Written task a:
Copy the passage on Lauren Spierer's disappearance between "At one point" and "left the bar.", inclusive, changing every "shoes" to "sandals".

Quoted text:

The 2011 disappearance of Lauren Spierer

Lauren Spierer (20) vanished in Bloomington, Indiana after a night out with male friends on June 3, 2011.

As some background into Lauren, she was born on January 17, 1991.  Her parents are Charlene and Robert Spierer.  She has a sister, Rebecca. Lauren grew up in Scarsdale, New York.  Lauren attended Edgemont High School and graduated from there in 2009.  She then went on to attend Indiana University, where she was studying textiles merchandising.  Lauren moved to Bloomington, Indiana to attend university.

Lauren was active in the Jewish community at the university.  One spring break, she travelled to Israel to plant trees on behalf of the Jewish National Fund.  

Lauren was dating a male named Jesse Wolff at the time she disappeared.  She met Jesse and a lot of her circle of friends at a summer camp, Camp Towanda, when she was a teen.

In Bloomington, Lauren rented an apartment at the Smallwood Plaza Apartments.  She had a female roommate named Hadar Tamir.  Charlene has spoken about feeling that the area was safe.  “I didn’t have any qualms about saying goodbye,” Charlene said.

In September 2010, around nine months before she disappeared, Lauren was arrested on charges of public intoxication and illegal consumption. 

The night of Lauren’s disappearance was Friday June 3, 2011.  Hadar has said that Lauren left their apartment at around 12.30am.  Some reports say that Lauren’s boyfriend Jesse decided to stay home and watch sports instead of going out with her.   Other articles say Lauren told Jesse she was planning to stay in and go to bed.   

Lauren went out with a neighbor named David Rohn.  They went to the apartment of a friend, Jay Rosenbaum.  There, Lauren met a man named Corey Rossman, who was Jay’s neighbor.  Corey had a roommate named Mike Beth.  This all may seem like a lot of people to remember but they will be important to the case as we go on.  David left the group at some point and went back to his apartment at the Smallwood complex.  

At around 1.45am, Corey and Lauren went to Kilroy’s Sports Bar.  

The bar is still operational and has mostly decent reviews.

Legendary Sports bar, ranked one of the best college bars in America by numerous magazines and websites.  They have some big names in The Atrium for concerts, and the bar has multiple floors and plenty of space.  I highly recommend Kilroy’s Sports Bar!

As Lauren was underage, she used a fake ID to get into the bar.

At one point while they were at the bar, Lauren took off her shoes.  There is said to have been a ‘sandy beach’ area of the bar so that explains why she removed her shoes.  She and Corey left the bar at 2.27am.  Lauren left her shoes and her cell phone behind.  Witnesses said that Lauren was visibly intoxicated at the bar.  

Corey walked with Lauren back to her apartment complex after they left the bar.

Written task b:
Reproduce verbatim the lines of the entries between the lines holding "Document page, 1275x1650 pixels." and "text_box 3. ACTUALIZAR", inclusive.

Input material:
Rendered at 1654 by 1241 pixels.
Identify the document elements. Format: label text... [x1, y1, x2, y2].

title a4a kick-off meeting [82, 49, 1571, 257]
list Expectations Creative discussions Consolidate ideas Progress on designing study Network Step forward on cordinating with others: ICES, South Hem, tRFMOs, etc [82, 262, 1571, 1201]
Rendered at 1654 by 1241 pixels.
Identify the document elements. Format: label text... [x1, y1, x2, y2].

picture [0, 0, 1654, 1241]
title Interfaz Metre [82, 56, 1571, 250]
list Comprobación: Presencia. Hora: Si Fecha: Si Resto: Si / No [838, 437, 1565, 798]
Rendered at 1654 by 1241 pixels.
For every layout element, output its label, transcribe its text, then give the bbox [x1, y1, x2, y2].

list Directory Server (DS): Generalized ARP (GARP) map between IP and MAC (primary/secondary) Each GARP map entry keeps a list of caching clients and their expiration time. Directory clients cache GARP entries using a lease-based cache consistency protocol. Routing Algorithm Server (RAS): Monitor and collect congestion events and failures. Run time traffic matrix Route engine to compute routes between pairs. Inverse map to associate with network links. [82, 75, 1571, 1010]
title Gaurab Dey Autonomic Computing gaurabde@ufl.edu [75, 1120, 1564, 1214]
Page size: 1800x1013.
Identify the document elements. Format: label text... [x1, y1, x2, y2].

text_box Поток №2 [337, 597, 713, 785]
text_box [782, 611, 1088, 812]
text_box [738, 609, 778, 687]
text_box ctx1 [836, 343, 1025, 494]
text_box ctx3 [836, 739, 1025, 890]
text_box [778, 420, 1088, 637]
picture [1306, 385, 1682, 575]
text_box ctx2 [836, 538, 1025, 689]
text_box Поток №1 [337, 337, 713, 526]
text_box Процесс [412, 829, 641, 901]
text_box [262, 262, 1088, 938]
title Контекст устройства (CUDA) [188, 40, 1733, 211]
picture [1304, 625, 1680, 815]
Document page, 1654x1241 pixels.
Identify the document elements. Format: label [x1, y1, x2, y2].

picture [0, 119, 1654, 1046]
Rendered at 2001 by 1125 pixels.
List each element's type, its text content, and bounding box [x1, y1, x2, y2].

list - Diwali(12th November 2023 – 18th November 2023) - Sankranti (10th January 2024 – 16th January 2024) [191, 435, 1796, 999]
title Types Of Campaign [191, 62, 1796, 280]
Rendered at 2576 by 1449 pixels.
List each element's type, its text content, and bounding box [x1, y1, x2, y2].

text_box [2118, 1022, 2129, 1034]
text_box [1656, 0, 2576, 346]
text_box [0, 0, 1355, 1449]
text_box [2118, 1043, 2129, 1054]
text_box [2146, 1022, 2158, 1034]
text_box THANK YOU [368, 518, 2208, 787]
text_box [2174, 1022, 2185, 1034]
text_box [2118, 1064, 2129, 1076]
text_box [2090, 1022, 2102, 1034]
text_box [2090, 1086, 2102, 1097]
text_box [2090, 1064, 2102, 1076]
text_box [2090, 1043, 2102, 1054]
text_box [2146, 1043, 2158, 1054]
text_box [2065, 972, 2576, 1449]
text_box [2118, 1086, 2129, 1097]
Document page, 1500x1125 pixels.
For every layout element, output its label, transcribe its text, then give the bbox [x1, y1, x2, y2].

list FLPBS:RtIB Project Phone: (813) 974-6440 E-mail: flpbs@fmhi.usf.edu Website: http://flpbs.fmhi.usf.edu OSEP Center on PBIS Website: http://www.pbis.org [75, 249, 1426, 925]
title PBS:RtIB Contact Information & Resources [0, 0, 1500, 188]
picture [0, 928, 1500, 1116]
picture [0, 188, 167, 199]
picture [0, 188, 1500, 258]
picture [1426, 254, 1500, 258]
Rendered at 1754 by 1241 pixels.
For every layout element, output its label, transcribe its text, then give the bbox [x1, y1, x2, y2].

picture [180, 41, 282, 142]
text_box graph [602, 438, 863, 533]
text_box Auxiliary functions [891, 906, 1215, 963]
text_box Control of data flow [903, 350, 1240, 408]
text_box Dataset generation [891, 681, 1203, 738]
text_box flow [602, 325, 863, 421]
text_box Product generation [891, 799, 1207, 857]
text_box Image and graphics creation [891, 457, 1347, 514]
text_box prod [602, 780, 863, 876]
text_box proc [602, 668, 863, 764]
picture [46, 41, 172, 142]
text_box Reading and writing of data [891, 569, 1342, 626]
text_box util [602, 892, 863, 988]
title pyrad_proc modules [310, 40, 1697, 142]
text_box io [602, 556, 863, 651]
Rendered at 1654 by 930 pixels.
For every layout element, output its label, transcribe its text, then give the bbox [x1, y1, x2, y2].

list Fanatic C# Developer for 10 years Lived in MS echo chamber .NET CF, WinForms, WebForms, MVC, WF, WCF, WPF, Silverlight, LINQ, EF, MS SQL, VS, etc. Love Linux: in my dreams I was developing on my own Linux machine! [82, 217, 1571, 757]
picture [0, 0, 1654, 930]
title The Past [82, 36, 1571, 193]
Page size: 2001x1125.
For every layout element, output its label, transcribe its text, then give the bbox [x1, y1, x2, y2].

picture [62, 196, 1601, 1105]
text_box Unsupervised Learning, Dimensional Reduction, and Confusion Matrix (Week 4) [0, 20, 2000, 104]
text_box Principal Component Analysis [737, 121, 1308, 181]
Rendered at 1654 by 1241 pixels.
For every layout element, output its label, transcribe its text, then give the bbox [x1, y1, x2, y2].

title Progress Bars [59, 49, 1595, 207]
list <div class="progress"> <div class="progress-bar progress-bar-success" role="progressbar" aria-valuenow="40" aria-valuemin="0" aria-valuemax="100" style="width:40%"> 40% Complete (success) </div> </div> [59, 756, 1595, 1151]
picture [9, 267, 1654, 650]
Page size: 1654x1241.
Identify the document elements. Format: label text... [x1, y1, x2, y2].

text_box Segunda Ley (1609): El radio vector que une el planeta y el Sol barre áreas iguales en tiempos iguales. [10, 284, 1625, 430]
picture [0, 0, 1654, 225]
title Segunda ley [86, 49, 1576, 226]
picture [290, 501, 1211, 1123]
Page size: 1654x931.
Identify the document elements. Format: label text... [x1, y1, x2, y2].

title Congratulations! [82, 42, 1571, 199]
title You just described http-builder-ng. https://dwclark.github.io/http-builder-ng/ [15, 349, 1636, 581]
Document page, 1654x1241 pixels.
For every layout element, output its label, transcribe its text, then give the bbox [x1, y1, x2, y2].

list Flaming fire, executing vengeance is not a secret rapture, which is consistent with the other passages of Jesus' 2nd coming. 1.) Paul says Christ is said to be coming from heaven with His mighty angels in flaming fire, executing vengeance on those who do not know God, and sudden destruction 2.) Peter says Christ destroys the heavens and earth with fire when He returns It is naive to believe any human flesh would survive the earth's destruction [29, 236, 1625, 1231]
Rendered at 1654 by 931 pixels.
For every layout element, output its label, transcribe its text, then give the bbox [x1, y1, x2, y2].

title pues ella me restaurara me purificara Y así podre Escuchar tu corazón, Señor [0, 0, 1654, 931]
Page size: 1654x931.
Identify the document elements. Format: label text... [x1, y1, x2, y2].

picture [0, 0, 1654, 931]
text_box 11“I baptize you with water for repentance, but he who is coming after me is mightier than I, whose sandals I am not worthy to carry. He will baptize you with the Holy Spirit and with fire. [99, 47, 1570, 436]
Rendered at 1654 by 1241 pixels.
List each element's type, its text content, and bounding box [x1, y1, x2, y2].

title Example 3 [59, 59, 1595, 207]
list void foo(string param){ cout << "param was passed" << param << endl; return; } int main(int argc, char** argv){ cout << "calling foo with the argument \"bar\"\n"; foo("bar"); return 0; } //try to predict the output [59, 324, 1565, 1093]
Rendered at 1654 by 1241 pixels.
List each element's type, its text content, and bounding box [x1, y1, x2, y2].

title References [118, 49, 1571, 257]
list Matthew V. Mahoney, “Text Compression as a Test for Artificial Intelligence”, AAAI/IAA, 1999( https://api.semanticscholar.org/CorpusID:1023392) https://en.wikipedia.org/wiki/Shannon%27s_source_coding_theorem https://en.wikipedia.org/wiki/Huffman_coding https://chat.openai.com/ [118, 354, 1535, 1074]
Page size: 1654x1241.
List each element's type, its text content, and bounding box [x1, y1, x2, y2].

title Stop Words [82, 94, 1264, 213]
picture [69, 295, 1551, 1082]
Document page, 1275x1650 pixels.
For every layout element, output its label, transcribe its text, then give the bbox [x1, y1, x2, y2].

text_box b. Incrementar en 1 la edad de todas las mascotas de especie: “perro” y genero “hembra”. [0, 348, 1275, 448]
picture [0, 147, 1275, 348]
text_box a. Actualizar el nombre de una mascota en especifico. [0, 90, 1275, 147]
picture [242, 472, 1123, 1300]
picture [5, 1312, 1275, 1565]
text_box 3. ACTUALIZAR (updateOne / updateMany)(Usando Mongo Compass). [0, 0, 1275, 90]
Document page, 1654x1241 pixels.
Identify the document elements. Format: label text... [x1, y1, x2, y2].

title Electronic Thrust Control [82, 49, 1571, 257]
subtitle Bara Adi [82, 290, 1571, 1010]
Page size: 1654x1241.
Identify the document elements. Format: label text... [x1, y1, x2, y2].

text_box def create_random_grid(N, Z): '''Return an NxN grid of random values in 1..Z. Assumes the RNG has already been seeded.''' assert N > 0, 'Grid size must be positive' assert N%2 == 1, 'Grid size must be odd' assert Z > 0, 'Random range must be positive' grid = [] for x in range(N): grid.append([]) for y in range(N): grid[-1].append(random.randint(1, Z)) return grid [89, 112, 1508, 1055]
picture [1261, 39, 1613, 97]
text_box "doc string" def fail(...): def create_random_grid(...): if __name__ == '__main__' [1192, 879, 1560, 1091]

Correct output a:
At one point while they were at the bar, Lauren took off her sandals.  There is said to have been a ‘sandy beach’ area of the bar so that explains why she removed her sandals.  She and Corey left the bar at 2.27am.  Lauren left her sandals and her cell phone behind.  Witnesses said that Lauren was visibly intoxicated at the bar.  

Corey walked with Lauren back to her apartment complex after they left the bar.

Correct output b:
Document page, 1275x1650 pixels.
For every layout element, output its label, transcribe its text, then give the bbox [x1, y1, x2, y2].

text_box b. Incrementar en 1 la edad de todas las mascotas de especie: “perro” y genero “hembra”. [0, 348, 1275, 448]
picture [0, 147, 1275, 348]
text_box a. Actualizar el nombre de una mascota en especifico. [0, 90, 1275, 147]
picture [242, 472, 1123, 1300]
picture [5, 1312, 1275, 1565]
text_box 3. ACTUALIZAR (updateOne / updateMany)(Usando Mongo Compass). [0, 0, 1275, 90]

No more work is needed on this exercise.